What Is Net Amount at Risk?
The net amount at risk is the monetary difference between the amount of money paid out for a life insurance policy and the accrued cash value paid for it by the insured individual. The net amount at risk number is critical to insurance companies as it represents how much of the policy has been paid for before it has to be distributed, which impacts the profitability of the company and how it manages its reserve balances.
- The net amount at risk is the difference between the death benefit paid out on a life insurance policy and the accrued cash value paid for it by the insured.
- The net amount at risk is highest in the early stages of a life insurance policy and decreases as the insured increases in age.

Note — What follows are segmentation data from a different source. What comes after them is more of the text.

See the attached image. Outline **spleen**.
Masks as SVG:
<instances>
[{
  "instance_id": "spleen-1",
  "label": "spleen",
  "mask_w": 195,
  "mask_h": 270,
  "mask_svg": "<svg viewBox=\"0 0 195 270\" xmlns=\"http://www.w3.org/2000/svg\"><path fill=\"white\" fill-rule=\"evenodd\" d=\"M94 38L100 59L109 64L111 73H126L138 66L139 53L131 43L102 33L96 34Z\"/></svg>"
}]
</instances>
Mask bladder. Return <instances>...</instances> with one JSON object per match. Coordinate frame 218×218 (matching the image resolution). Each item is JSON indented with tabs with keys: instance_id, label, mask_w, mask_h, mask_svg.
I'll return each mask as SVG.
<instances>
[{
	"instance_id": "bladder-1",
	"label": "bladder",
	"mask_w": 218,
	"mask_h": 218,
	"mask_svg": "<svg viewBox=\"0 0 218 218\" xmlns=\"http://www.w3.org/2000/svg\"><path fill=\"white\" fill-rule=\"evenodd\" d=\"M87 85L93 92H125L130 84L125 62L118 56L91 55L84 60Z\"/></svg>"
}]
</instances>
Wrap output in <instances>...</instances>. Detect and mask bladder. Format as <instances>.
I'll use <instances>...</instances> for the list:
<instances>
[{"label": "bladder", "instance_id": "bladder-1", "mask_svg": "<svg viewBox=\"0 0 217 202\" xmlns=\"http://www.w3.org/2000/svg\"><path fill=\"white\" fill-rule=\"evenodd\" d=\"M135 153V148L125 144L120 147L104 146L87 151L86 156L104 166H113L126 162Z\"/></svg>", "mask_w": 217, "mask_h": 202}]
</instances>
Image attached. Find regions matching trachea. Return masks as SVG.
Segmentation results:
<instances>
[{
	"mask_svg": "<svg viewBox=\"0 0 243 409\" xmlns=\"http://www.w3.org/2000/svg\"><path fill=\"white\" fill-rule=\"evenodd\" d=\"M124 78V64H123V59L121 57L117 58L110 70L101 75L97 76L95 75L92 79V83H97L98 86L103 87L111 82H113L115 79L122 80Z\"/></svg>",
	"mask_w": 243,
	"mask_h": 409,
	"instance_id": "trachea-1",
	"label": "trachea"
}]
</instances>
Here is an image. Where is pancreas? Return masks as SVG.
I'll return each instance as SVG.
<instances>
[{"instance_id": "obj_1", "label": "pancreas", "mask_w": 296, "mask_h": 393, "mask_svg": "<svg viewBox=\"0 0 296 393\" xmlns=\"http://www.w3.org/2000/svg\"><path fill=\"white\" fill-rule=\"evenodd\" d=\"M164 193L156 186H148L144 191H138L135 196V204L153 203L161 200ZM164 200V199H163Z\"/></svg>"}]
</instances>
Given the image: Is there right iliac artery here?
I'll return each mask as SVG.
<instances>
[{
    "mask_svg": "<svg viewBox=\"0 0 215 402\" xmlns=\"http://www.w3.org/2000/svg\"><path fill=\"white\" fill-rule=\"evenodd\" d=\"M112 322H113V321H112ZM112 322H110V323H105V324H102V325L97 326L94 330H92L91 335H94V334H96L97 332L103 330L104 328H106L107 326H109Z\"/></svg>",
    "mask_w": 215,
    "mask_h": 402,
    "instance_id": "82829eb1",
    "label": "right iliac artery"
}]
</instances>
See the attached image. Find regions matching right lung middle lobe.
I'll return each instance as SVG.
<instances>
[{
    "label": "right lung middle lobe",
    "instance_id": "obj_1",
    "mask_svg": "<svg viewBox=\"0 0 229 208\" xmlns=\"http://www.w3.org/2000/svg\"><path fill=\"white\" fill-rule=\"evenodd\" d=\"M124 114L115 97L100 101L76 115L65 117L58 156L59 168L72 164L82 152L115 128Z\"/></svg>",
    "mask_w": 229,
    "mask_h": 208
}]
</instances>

- The net amount at risk exists until a policy has been fully paid up.
- If the net amount at risk needs to be paid out, the loss is covered by an insurance company's statutory reserves.
Understanding Net Amount at Risk
When an individual buys an insurance policy, they pay for it through insurance premiums on a monthly, quarterly, or annual basis. These payments grow over time and represent the accrued cash value an insured individual has paid into their policy.
The death benefit—the amount paid out on a policy holder's death—is a set amount. This is the amount of life insurance a person chooses to buy. For example, a person might buy a $1 million life insurance policy, which will pay $1 million upon that person's death. If the policyholder passes away early into the life insurance policy, the amount paid into it will be small compared to the amount paid into it if the policyholder passed away at a much later point in life. The difference between the amount paid out and the amount accrued is the net amount at risk.
For example, if a policy's death benefit is $200,000, and its accrued cash value is $75,000, then the net amount at risk equals $125,000.
The accrued cash value in a permanent policy is designed to grow, and this growth reduces the net amount at risk in a policy, which keeps the mortality cost at reasonable levels.
As an example of this concept in action, consider a whole life insurance policy issued for a face value of $100,000. At the time of issue, the entire $100,000 is at risk, but as the cash value accumulates, it functions as a reserve account, which reduces the net amount at risk for the insurance company.
Therefore, if the cash value of the insurance policy rises to $60,000 by year 30, the net amount at risk is then $40,000. As the age of the insured increases, the net amount at risk decreases. Whenever a policy is in effect before the insured reaches the fully paid-up age, there will always be a net amount at risk.
Though life insurance is intended to apply to a policyholder's life, if a person lives past the age of 100, then the life insurance policy expires. The policyholder is paid their death benefit, which is taxed, and they are no longer covered. The age requirement of 100 was updated to 121 in 2001 for new life insurance policies.
Net Amount at Risk and Statutory Reserves
If an insured individual dies before their policy has been fully paid up, the insurance company is liable to pay this obligation. Therefore actuarial analyses must be accurate to be able to balance a company's reserves and its potential future obligations.
In the United States, insurance companies are required to keep statutory reserves. Statutory reserves are assets that an insurance company must have on its balance sheet that ensures that it can pay out claims on its future obligations. Statutory reserves are calculated using the Commissioner's Reserve Valuation Method (CRVM).
If an insurance company has a loss equal to its net amount at risk, this loss is compensated by the premiums of those who haven't died as yet and from income from invested premiums. The sum at risk is the difference between the death benefit paid and the reserves of an insurance company.